The next appearance of the dance troupe, founded in the 1930s and conducted by the Uzbek, Nikolay Kirillov, Honoured Artist, was the “Cossack Cavalry Dance” which surpassed even the wildest expectations for the genuine article. It was not for the light-hearted; there were gravity-defying spins, turns and leaps which bore no suggestion of tokenism. Dressed in red and black horsemen’s uniforms, the thrill left the audience gasping, and applauding each twist and jete with increasing enthusiasm.

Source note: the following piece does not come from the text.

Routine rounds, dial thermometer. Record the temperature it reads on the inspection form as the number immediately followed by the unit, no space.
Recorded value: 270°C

Act 2 opened with “Festive March”, a rousing curtain-raiser to a lighter second half, performed by the dancers as an amusing parody of a military drill.
It was immediately followed by one of the most arresting soloists of the night. Bass singer, Maxim Maklakov had already been introduced in part one, dashing in his white Navy uniform in, “It’s Time to Hit the Road” and the finale, “Victory Day”. Now he was heard in a more romantic vein in “Hey Coachman, to the Yar!”, a traditional Russian love-song which he filled with all the moving pathos and warmth of his considerable vocal timbre. He was the darling of the night, and what followed was an eye-opener: The romance, “By the Long Road” (“Dorogoi dlinnogu”) is the original version of Mary Hopkins’ 1968 hit, “Those were the days, my friend”, with that iconic Russian gradually-speeding-up effect, which many in the audience instantly recognised.

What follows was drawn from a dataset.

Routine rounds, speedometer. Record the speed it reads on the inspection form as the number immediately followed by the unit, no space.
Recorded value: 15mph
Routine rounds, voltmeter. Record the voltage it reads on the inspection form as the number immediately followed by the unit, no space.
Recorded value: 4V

The male dancers continued with their most spectacular and energetic display of military prowess in “Dance of the Sailors” in which the sword clashes were so fierce that sparks actually flew! Soloists Pavel Maximov and Alexandr Chekardin enthralled the public with their dazzling virtuosity.
The orchestra comprised Western as well as traditional Slavic instruments such as the ‘domra’, a round bodied, 4-stringed lute, ‘balalaika’ with its characteristic triangular wooden body, and ‘bayan’, a chromatic button accordion which gave a distinctly folkish flavour to the ensemble in many songs. These last two featured in the brilliant duet, “Introduction and Chardash” by soloists Constantin Ignatiev and Alexandr Bogatirev respectively.
The programme moved on with the traditional Ukrainian Gypsy Love-song, “Ochi Chyornye” or “Dark Eyes”, sung by the celebrated soloist, Valeriy Gavva, Peoples Artist of the Russian Federation. He continued with a famous Cossack song, “Guys, Unharness the Horses”, all with descriptive film projections as back-drops to give a clue to the song’s subject, but sadly no English subtitles nor description were provided.
Alexander Kruze regaled the audience with that all-time chestnut – and yes, the participatory hand-clapping – “Kalinka”, and then the dance group and orchestra performed a delightful” Russian Dance” in traditional folk costumes, for all the world like eight pretty dancing dolls and their beaux.
The whole company brought the show to a heart-stirring Finale with the 1938 song, “Katyusha”. A deeply impressed audience gave two standing ovations, and they were richly rewarded with that beloved favourite, “Moscow Nights” to carry them home.